__EXERCISE GOAL__: Restate the records in their entirety, word for word.

(Contour labeling entries)
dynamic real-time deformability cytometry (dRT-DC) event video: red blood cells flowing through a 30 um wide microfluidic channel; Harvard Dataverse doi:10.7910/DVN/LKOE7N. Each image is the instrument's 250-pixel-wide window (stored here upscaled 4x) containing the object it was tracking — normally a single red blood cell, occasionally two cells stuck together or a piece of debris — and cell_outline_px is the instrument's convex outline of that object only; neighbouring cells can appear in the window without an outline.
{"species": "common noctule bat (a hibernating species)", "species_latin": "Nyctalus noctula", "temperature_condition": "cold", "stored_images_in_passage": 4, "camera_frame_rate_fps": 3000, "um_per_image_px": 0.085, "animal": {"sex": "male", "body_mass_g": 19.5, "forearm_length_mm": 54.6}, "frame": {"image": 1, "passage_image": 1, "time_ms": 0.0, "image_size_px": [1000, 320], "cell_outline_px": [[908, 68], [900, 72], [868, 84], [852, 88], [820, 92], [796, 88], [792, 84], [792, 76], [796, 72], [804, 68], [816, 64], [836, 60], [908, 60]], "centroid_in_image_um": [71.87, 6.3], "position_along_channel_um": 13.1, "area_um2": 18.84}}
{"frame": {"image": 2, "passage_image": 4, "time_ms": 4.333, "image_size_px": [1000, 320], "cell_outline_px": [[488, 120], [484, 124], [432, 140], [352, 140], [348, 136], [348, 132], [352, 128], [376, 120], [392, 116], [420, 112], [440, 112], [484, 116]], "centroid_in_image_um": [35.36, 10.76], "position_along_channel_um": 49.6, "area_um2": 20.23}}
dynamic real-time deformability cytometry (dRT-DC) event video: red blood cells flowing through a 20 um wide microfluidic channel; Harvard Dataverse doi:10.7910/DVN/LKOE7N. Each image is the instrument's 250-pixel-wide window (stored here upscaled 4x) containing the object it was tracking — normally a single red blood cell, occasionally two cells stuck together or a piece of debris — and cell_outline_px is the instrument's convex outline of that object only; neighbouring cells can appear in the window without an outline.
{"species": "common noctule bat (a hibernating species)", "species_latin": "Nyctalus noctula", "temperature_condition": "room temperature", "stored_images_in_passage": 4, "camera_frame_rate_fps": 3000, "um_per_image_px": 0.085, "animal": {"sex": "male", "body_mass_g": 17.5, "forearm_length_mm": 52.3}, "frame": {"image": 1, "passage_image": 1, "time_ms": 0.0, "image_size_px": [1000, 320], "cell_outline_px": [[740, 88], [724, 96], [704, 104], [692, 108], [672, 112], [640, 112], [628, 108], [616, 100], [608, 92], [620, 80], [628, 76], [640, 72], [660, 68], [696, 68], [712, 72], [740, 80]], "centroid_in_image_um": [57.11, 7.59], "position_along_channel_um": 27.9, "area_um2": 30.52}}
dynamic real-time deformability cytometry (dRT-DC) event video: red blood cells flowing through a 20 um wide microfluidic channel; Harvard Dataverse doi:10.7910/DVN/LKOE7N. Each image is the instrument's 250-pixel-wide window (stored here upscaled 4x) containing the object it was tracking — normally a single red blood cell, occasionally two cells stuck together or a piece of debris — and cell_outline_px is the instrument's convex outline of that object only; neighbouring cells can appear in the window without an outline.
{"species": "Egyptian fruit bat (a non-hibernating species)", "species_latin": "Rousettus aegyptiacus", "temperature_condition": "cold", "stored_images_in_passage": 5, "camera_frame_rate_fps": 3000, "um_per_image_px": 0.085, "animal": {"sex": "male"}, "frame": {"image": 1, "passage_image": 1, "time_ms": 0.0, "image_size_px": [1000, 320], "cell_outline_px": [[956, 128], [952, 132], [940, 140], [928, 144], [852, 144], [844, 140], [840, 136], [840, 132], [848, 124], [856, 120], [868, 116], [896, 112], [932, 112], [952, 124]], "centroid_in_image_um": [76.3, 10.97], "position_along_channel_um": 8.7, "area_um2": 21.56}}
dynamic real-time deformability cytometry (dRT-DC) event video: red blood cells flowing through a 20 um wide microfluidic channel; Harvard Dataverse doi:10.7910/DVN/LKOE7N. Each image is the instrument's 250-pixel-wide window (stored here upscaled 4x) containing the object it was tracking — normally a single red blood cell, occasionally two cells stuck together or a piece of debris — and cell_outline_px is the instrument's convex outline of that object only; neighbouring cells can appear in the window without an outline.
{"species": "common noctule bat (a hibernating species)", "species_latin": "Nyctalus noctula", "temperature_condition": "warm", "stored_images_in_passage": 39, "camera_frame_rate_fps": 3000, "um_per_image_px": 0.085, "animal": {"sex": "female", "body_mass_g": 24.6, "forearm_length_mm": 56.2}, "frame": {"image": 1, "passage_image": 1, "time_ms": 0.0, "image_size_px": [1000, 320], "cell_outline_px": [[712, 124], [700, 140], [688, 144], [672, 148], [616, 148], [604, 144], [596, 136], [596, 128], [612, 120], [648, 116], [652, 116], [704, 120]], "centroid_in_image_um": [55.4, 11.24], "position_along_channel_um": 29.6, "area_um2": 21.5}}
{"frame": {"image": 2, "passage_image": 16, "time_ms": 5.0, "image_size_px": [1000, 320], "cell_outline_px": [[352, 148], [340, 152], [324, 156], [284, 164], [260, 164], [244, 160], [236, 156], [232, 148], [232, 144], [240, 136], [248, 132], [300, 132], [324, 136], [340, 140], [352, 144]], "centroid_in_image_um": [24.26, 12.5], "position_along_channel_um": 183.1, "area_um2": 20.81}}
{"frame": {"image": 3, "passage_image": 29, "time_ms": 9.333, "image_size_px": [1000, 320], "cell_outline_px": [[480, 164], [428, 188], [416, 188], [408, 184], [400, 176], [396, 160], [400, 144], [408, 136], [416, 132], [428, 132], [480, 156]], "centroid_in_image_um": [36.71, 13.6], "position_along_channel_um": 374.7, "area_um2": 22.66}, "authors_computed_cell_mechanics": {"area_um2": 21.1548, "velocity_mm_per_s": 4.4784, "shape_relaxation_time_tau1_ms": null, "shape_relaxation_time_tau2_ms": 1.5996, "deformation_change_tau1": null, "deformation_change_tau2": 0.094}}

__FINAL RESULT__:
dynamic real-time deformability cytometry (dRT-DC) event video: red blood cells flowing through a 30 um wide microfluidic channel; Harvard Dataverse doi:10.7910/DVN/LKOE7N. Each image is the instrument's 250-pixel-wide window (stored here upscaled 4x) containing the object it was tracking — normally a single red blood cell, occasionally two cells stuck together or a piece of debris — and cell_outline_px is the instrument's convex outline of that object only; neighbouring cells can appear in the window without an outline.
{"species": "common noctule bat (a hibernating species)", "species_latin": "Nyctalus noctula", "temperature_condition": "cold", "stored_images_in_passage": 4, "camera_frame_rate_fps": 3000, "um_per_image_px": 0.085, "animal": {"sex": "male", "body_mass_g": 19.5, "forearm_length_mm": 54.6}, "frame": {"image": 1, "passage_image": 1, "time_ms": 0.0, "image_size_px": [1000, 320], "cell_outline_px": [[908, 68], [900, 72], [868, 84], [852, 88], [820, 92], [796, 88], [792, 84], [792, 76], [796, 72], [804, 68], [816, 64], [836, 60], [908, 60]], "centroid_in_image_um": [71.87, 6.3], "position_along_channel_um": 13.1, "area_um2": 18.84}}
{"frame": {"image": 2, "passage_image": 4, "time_ms": 4.333, "image_size_px": [1000, 320], "cell_outline_px": [[488, 120], [484, 124], [432, 140], [352, 140], [348, 136], [348, 132], [352, 128], [376, 120], [392, 116], [420, 112], [440, 112], [484, 116]], "centroid_in_image_um": [35.36, 10.76], "position_along_channel_um": 49.6, "area_um2": 20.23}}
dynamic real-time deformability cytometry (dRT-DC) event video: red blood cells flowing through a 20 um wide microfluidic channel; Harvard Dataverse doi:10.7910/DVN/LKOE7N. Each image is the instrument's 250-pixel-wide window (stored here upscaled 4x) containing the object it was tracking — normally a single red blood cell, occasionally two cells stuck together or a piece of debris — and cell_outline_px is the instrument's convex outline of that object only; neighbouring cells can appear in the window without an outline.
{"species": "common noctule bat (a hibernating species)", "species_latin": "Nyctalus noctula", "temperature_condition": "room temperature", "stored_images_in_passage": 4, "camera_frame_rate_fps": 3000, "um_per_image_px": 0.085, "animal": {"sex": "male", "body_mass_g": 17.5, "forearm_length_mm": 52.3}, "frame": {"image": 1, "passage_image": 1, "time_ms": 0.0, "image_size_px": [1000, 320], "cell_outline_px": [[740, 88], [724, 96], [704, 104], [692, 108], [672, 112], [640, 112], [628, 108], [616, 100], [608, 92], [620, 80], [628, 76], [640, 72], [660, 68], [696, 68], [712, 72], [740, 80]], "centroid_in_image_um": [57.11, 7.59], "position_along_channel_um": 27.9, "area_um2": 30.52}}
dynamic real-time deformability cytometry (dRT-DC) event video: red blood cells flowing through a 20 um wide microfluidic channel; Harvard Dataverse doi:10.7910/DVN/LKOE7N. Each image is the instrument's 250-pixel-wide window (stored here upscaled 4x) containing the object it was tracking — normally a single red blood cell, occasionally two cells stuck together or a piece of debris — and cell_outline_px is the instrument's convex outline of that object only; neighbouring cells can appear in the window without an outline.
{"species": "Egyptian fruit bat (a non-hibernating species)", "species_latin": "Rousettus aegyptiacus", "temperature_condition": "cold", "stored_images_in_passage": 5, "camera_frame_rate_fps": 3000, "um_per_image_px": 0.085, "animal": {"sex": "male"}, "frame": {"image": 1, "passage_image": 1, "time_ms": 0.0, "image_size_px": [1000, 320], "cell_outline_px": [[956, 128], [952, 132], [940, 140], [928, 144], [852, 144], [844, 140], [840, 136], [840, 132], [848, 124], [856, 120], [868, 116], [896, 112], [932, 112], [952, 124]], "centroid_in_image_um": [76.3, 10.97], "position_along_channel_um": 8.7, "area_um2": 21.56}}
dynamic real-time deformability cytometry (dRT-DC) event video: red blood cells flowing through a 20 um wide microfluidic channel; Harvard Dataverse doi:10.7910/DVN/LKOE7N. Each image is the instrument's 250-pixel-wide window (stored here upscaled 4x) containing the object it was tracking — normally a single red blood cell, occasionally two cells stuck together or a piece of debris — and cell_outline_px is the instrument's convex outline of that object only; neighbouring cells can appear in the window without an outline.
{"species": "common noctule bat (a hibernating species)", "species_latin": "Nyctalus noctula", "temperature_condition": "warm", "stored_images_in_passage": 39, "camera_frame_rate_fps": 3000, "um_per_image_px": 0.085, "animal": {"sex": "female", "body_mass_g": 24.6, "forearm_length_mm": 56.2}, "frame": {"image": 1, "passage_image": 1, "time_ms": 0.0, "image_size_px": [1000, 320], "cell_outline_px": [[712, 124], [700, 140], [688, 144], [672, 148], [616, 148], [604, 144], [596, 136], [596, 128], [612, 120], [648, 116], [652, 116], [704, 120]], "centroid_in_image_um": [55.4, 11.24], "position_along_channel_um": 29.6, "area_um2": 21.5}}
{"frame": {"image": 2, "passage_image": 16, "time_ms": 5.0, "image_size_px": [1000, 320], "cell_outline_px": [[352, 148], [340, 152], [324, 156], [284, 164], [260, 164], [244, 160], [236, 156], [232, 148], [232, 144], [240, 136], [248, 132], [300, 132], [324, 136], [340, 140], [352, 144]], "centroid_in_image_um": [24.26, 12.5], "position_along_channel_um": 183.1, "area_um2": 20.81}}
{"frame": {"image": 3, "passage_image": 29, "time_ms": 9.333, "image_size_px": [1000, 320], "cell_outline_px": [[480, 164], [428, 188], [416, 188], [408, 184], [400, 176], [396, 160], [400, 144], [408, 136], [416, 132], [428, 132], [480, 156]], "centroid_in_image_um": [36.71, 13.6], "position_along_channel_um": 374.7, "area_um2": 22.66}, "authors_computed_cell_mechanics": {"area_um2": 21.1548, "velocity_mm_per_s": 4.4784, "shape_relaxation_time_tau1_ms": null, "shape_relaxation_time_tau2_ms": 1.5996, "deformation_change_tau1": null, "deformation_change_tau2": 0.094}}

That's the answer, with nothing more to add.